> [Data provided]:
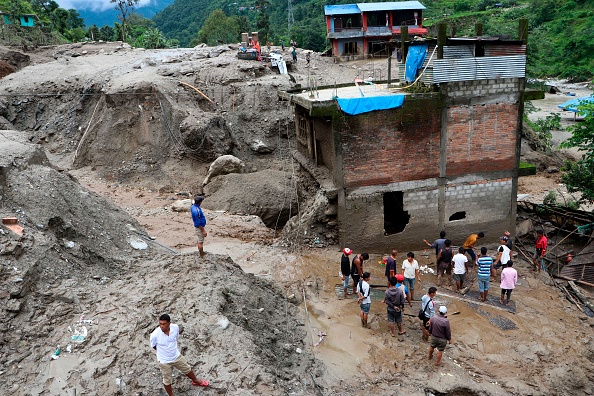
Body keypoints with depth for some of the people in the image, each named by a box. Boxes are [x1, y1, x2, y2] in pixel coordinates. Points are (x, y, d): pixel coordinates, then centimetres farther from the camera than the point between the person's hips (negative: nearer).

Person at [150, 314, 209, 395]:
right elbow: (153, 346, -10)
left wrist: (171, 348, 5)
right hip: (164, 361, -4)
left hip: (177, 356, 4)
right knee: (167, 380, 18)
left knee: (187, 369, 26)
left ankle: (196, 381, 56)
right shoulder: (155, 335, -33)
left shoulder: (175, 327, -23)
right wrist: (164, 350, 0)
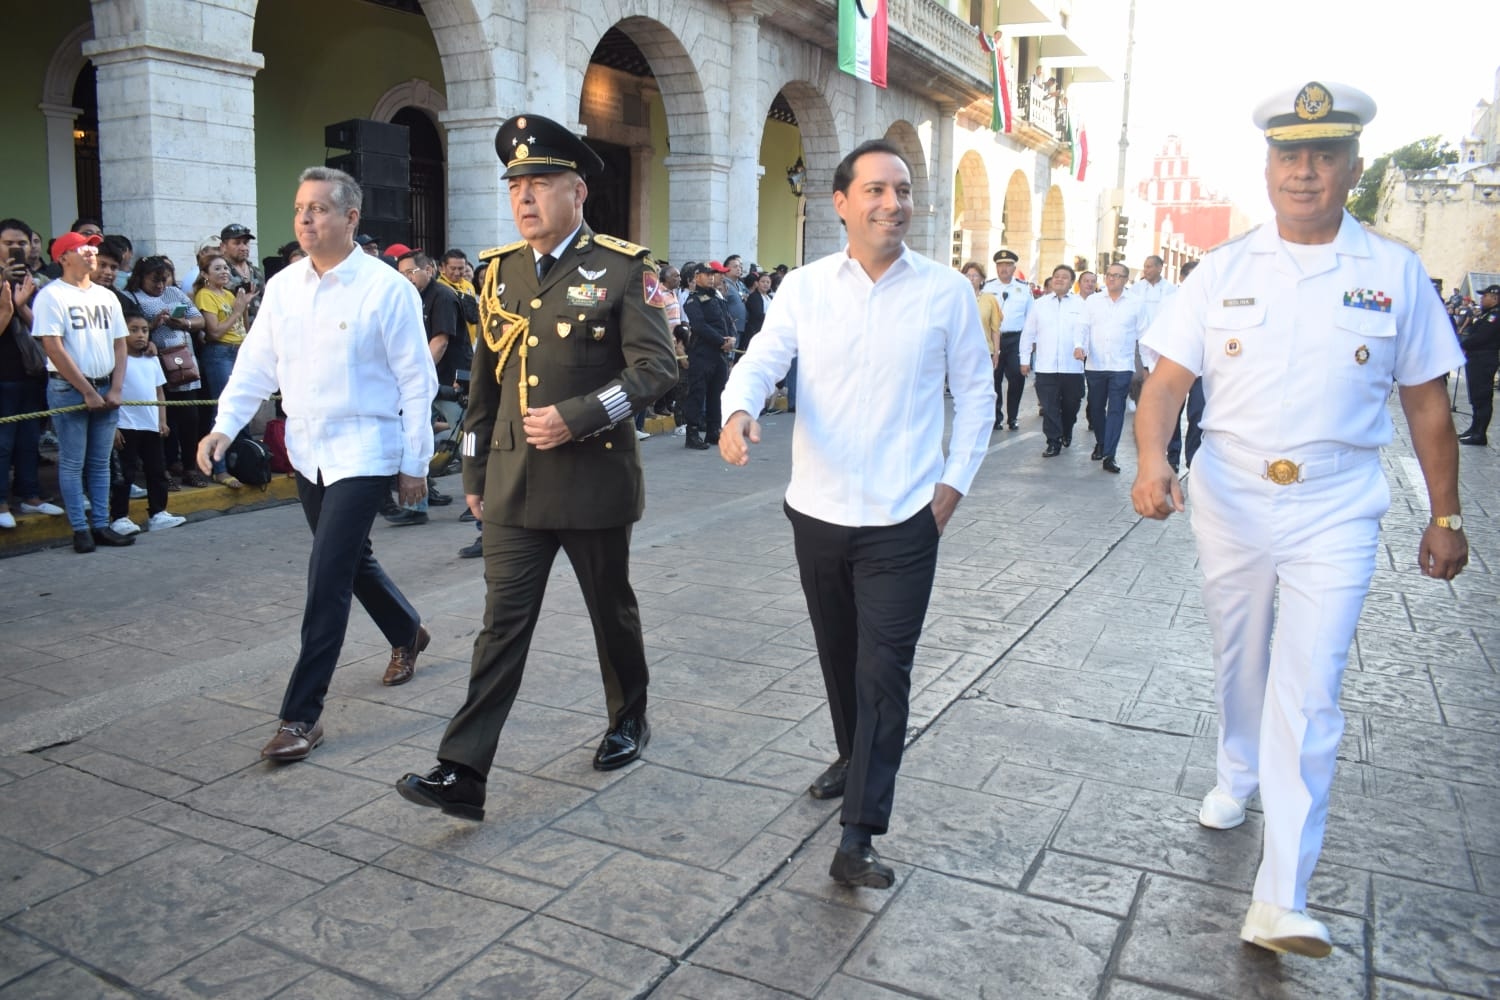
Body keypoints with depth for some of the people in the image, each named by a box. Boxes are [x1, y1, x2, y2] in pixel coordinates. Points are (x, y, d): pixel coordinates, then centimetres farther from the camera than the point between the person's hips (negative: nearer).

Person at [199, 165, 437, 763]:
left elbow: (416, 382, -9)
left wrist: (415, 462, -8)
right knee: (352, 560, 20)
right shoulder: (282, 287, 5)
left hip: (363, 451, -6)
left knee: (327, 577, -9)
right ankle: (407, 635, 46)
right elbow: (256, 366, 9)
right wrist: (224, 426, -5)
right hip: (306, 450, 7)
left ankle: (302, 714, 1)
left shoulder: (386, 288, -12)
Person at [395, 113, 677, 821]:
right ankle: (463, 772, 2)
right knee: (502, 623, 1)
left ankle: (629, 720, 37)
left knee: (612, 609, 14)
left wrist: (575, 417, -22)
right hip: (513, 484, 4)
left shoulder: (623, 269, -6)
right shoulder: (500, 271, 10)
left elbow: (655, 368, -13)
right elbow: (486, 381, 14)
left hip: (594, 479, -3)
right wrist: (474, 474, 15)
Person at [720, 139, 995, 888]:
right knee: (837, 654, 20)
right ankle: (853, 757, 45)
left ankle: (858, 838, 2)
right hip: (817, 512, 3)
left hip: (902, 520, -2)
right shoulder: (804, 287, 1)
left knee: (884, 671, -5)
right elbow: (761, 361, -7)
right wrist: (739, 411, -29)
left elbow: (976, 393, 5)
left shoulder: (946, 291, -2)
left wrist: (954, 482, -2)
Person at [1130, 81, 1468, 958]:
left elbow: (1427, 403, 5)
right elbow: (1168, 379, -6)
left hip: (1335, 515, -2)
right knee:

> [Aim of the exercise]:
Copy the line containing "right hip: (817, 512, 3)" exactly. Then copy every line after it through the end of the listing, and nothing more.

> [Output]:
right hip: (817, 512, 3)
left hip: (902, 520, -2)
right shoulder: (804, 287, 1)
left knee: (884, 671, -5)
right elbow: (761, 361, -7)
right wrist: (739, 411, -29)
left elbow: (976, 393, 5)
left shoulder: (946, 291, -2)
left wrist: (954, 482, -2)
Person at [1130, 81, 1468, 958]:
left elbow: (1427, 403, 5)
right elbow: (1168, 379, -6)
left hip: (1335, 515, -2)
right knee:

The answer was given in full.